Work to be completed - Retype the entire book review below word for word.

Text shown -
Culture

REVIEW: ‘In the Dream House’ Recounts a Queer Latina’s Relationship With an Abusive Partner

Memoir "In The Dream House" by Carmen Maria Machado

There’s nothing conventional about Carmen Maria Machado’s new memoir, In the Dream House. Neither its subject nor its approach is quite like anything that’s ever been published before. Through narrative tropes like erotica, lesbian pulp novel, noir and American Gothic, she recounts the years she spent in a relationship with a woman who was both painfully charming and abusive.

The chaos would drown you if it were not for her masterful ability to bring you up for air at precisely all the right times.

The book’s first act of defiance is its use of the second-person point of view, which I’d like to think begins with the dedication, “If you need this book, it is for you.” What follows is Machado’s portrayal of a dream relationship gone sour, one that sharply objects to common notions of what abusers can look like and the forms abuse can take. The narrative is occasionally punctured by necessary reprieves that come in the form of a brief legal history of documented lesbian abuse, a cultural analysis of queer Disney characters, a sociological take on butchness and masculinity and a meditation on an inappropriate relationship Machado had with a priest in her adolescence. The chaos would drown you if it were not for her masterful ability to bring you up for air at precisely all the right times.

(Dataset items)
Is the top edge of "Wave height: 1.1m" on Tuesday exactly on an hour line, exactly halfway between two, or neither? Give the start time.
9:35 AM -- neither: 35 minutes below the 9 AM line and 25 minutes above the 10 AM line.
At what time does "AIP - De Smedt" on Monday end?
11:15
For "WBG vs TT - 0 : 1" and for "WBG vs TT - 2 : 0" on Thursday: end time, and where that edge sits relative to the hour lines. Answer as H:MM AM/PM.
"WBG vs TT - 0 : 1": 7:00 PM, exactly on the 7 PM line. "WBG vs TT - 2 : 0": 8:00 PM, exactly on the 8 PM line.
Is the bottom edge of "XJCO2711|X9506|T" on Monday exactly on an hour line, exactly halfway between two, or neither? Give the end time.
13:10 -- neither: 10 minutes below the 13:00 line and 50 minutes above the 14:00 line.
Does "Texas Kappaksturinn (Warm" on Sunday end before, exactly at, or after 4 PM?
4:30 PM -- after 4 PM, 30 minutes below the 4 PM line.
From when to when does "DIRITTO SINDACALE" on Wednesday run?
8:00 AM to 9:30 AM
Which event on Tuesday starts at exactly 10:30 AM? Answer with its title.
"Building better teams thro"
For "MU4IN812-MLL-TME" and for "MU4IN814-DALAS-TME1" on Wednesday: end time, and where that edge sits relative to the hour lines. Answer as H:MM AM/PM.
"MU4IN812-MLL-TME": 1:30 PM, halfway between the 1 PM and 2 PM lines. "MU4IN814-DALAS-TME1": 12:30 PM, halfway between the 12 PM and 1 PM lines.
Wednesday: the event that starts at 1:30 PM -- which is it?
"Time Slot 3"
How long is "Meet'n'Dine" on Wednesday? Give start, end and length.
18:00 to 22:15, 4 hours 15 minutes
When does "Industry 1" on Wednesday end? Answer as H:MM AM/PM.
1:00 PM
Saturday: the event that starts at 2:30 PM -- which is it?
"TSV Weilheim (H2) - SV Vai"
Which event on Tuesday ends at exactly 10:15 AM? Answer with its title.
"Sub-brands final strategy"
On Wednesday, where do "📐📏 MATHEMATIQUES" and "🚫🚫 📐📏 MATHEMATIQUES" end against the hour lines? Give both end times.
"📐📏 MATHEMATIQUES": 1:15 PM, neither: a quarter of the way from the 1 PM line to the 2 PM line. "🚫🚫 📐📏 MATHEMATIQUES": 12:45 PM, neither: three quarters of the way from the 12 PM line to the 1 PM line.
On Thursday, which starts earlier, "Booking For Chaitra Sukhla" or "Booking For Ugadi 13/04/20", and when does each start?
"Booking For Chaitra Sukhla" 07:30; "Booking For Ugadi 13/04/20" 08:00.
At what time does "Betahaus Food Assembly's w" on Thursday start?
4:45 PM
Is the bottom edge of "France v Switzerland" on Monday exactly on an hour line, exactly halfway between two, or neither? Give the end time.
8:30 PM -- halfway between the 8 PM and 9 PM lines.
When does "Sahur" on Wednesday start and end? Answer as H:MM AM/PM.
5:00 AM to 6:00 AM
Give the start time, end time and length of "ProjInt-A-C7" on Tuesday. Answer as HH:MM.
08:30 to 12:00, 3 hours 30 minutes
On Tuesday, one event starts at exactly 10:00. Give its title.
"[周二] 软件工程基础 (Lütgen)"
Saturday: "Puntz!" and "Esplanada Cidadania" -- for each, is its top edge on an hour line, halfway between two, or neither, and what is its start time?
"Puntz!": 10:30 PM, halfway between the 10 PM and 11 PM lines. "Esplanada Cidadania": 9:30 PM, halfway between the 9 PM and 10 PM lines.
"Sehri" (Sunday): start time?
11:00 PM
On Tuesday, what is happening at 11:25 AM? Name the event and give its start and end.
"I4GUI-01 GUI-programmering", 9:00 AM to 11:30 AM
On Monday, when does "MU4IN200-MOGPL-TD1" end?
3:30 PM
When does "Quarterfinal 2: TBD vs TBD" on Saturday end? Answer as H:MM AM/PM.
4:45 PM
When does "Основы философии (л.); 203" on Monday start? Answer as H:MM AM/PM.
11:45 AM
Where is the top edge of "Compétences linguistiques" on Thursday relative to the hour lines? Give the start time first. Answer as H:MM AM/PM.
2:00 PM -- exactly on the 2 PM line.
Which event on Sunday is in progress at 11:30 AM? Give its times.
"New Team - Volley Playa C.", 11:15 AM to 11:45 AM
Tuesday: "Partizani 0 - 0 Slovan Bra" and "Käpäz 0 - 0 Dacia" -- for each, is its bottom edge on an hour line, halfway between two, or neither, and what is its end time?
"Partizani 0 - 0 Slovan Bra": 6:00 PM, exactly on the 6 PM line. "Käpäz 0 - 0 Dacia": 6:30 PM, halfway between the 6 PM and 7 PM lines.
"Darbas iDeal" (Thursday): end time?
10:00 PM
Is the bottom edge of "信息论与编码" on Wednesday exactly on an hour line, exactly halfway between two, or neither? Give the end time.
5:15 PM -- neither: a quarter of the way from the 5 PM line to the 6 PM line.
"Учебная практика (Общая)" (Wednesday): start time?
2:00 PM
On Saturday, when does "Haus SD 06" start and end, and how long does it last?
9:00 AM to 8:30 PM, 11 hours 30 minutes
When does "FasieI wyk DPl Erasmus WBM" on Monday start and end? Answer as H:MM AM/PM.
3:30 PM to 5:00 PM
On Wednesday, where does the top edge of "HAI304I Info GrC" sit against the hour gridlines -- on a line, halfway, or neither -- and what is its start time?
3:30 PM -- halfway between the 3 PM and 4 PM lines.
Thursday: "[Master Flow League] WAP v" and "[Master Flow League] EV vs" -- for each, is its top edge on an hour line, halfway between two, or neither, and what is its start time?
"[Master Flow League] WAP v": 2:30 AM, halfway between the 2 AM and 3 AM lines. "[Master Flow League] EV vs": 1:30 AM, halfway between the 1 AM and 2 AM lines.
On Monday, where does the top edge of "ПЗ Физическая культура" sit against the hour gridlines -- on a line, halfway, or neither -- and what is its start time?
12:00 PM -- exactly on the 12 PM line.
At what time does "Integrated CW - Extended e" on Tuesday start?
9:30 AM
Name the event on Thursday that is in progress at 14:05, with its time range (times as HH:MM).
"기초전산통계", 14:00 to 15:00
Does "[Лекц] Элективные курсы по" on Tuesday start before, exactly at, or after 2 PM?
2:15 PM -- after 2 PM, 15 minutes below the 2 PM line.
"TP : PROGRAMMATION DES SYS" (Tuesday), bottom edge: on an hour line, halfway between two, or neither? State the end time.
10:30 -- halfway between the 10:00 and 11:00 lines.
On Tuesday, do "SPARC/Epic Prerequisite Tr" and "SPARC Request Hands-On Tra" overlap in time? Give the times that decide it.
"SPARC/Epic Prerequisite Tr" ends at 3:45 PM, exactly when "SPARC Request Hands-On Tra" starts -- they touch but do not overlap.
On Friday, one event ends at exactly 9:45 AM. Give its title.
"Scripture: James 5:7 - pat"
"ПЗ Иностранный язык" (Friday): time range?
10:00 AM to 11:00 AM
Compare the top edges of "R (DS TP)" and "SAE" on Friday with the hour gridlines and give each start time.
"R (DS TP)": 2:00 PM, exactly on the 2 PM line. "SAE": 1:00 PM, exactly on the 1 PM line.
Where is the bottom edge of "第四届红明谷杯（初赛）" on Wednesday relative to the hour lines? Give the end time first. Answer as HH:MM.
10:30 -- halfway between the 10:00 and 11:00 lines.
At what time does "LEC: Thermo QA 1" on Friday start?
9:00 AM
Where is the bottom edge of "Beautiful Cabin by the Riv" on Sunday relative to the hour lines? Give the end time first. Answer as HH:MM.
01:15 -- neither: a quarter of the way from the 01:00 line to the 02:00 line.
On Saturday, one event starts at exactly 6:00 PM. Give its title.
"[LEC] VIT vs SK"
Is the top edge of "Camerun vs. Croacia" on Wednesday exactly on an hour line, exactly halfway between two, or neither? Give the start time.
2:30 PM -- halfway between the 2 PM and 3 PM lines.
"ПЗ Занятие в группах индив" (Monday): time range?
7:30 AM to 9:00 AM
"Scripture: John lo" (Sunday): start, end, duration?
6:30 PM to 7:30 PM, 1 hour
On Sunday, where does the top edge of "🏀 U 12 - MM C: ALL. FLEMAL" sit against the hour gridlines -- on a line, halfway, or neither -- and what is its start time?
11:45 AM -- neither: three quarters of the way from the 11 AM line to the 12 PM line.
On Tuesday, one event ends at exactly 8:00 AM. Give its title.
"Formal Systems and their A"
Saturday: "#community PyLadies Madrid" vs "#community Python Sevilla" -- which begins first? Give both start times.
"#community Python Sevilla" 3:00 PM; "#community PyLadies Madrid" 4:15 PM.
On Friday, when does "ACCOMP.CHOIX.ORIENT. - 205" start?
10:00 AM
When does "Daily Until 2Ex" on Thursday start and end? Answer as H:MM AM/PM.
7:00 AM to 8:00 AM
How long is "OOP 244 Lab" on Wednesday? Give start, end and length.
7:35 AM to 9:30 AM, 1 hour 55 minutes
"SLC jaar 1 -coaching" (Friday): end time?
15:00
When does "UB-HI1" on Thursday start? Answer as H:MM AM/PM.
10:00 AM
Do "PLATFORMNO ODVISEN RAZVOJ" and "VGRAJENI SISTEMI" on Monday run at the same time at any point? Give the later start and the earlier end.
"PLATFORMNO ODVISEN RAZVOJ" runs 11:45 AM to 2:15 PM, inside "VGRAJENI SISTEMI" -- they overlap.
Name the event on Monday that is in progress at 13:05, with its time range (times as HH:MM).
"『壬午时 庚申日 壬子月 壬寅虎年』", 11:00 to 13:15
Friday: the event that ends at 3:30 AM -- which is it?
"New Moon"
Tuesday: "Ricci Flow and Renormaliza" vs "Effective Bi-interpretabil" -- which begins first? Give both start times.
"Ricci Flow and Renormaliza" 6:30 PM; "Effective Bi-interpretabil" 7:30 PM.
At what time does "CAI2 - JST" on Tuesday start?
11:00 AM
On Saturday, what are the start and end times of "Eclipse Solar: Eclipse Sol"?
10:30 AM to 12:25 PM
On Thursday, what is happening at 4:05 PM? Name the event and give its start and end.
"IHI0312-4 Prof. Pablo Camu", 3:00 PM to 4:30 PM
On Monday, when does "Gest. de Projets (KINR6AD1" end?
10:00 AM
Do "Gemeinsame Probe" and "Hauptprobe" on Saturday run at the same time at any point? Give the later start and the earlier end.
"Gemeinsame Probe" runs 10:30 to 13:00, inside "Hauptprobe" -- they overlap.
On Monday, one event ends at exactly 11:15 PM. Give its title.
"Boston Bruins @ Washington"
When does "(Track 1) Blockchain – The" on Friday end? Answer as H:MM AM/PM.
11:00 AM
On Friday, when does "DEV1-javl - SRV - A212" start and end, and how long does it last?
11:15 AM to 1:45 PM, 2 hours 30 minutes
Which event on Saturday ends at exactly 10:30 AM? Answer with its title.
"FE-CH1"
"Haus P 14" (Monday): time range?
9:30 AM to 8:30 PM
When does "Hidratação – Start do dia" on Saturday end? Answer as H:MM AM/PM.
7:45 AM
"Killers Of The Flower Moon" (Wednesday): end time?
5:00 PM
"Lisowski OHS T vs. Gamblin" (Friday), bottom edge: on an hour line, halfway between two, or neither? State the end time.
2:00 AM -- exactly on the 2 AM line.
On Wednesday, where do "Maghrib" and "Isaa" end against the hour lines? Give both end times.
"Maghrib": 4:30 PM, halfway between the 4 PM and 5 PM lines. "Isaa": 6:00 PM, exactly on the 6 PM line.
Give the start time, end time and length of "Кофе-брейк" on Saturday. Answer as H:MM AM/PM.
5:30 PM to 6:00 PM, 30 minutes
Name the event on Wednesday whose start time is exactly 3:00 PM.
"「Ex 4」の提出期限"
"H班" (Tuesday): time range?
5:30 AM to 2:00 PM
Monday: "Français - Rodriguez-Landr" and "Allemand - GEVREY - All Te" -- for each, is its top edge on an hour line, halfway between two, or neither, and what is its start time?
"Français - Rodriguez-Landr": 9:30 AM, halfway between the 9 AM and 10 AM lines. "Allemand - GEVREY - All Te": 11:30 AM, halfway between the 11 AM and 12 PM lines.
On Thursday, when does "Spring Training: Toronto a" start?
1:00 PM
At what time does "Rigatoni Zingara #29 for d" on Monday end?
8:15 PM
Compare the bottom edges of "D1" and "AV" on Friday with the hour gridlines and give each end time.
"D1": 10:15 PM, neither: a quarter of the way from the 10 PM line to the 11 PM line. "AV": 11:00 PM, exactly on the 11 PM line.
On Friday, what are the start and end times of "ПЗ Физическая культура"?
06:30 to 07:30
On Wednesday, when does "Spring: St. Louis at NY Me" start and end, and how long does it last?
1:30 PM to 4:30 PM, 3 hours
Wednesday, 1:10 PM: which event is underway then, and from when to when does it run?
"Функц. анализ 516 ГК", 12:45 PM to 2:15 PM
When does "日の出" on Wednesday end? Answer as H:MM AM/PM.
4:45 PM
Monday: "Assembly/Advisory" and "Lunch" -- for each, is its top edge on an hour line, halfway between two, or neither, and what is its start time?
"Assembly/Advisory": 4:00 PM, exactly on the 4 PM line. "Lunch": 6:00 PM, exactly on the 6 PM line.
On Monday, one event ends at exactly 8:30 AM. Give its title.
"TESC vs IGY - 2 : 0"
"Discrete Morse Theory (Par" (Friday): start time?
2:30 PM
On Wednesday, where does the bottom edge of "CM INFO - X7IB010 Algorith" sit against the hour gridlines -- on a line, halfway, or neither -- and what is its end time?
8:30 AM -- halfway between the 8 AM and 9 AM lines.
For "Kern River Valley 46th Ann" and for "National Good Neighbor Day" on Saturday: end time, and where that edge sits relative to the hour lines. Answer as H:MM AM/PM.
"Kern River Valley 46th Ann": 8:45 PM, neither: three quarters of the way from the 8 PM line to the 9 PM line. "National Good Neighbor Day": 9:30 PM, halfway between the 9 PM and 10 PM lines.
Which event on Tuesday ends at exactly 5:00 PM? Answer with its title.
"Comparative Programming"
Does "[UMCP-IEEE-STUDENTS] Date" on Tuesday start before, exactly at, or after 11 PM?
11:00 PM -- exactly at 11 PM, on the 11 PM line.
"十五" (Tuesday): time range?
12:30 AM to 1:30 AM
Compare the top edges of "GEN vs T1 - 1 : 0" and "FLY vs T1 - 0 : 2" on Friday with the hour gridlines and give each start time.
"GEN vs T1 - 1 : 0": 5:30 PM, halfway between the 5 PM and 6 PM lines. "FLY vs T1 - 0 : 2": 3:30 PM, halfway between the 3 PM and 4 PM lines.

Expected answer -
Culture

REVIEW: ‘In the Dream House’ Recounts a Queer Latina’s Relationship With an Abusive Partner

Memoir "In The Dream House" by Carmen Maria Machado

There’s nothing conventional about Carmen Maria Machado’s new memoir, In the Dream House. Neither its subject nor its approach is quite like anything that’s ever been published before. Through narrative tropes like erotica, lesbian pulp novel, noir and American Gothic, she recounts the years she spent in a relationship with a woman who was both painfully charming and abusive.

The chaos would drown you if it were not for her masterful ability to bring you up for air at precisely all the right times.

The book’s first act of defiance is its use of the second-person point of view, which I’d like to think begins with the dedication, “If you need this book, it is for you.” What follows is Machado’s portrayal of a dream relationship gone sour, one that sharply objects to common notions of what abusers can look like and the forms abuse can take. The narrative is occasionally punctured by necessary reprieves that come in the form of a brief legal history of documented lesbian abuse, a cultural analysis of queer Disney characters, a sociological take on butchness and masculinity and a meditation on an inappropriate relationship Machado had with a priest in her adolescence. The chaos would drown you if it were not for her masterful ability to bring you up for air at precisely all the right times.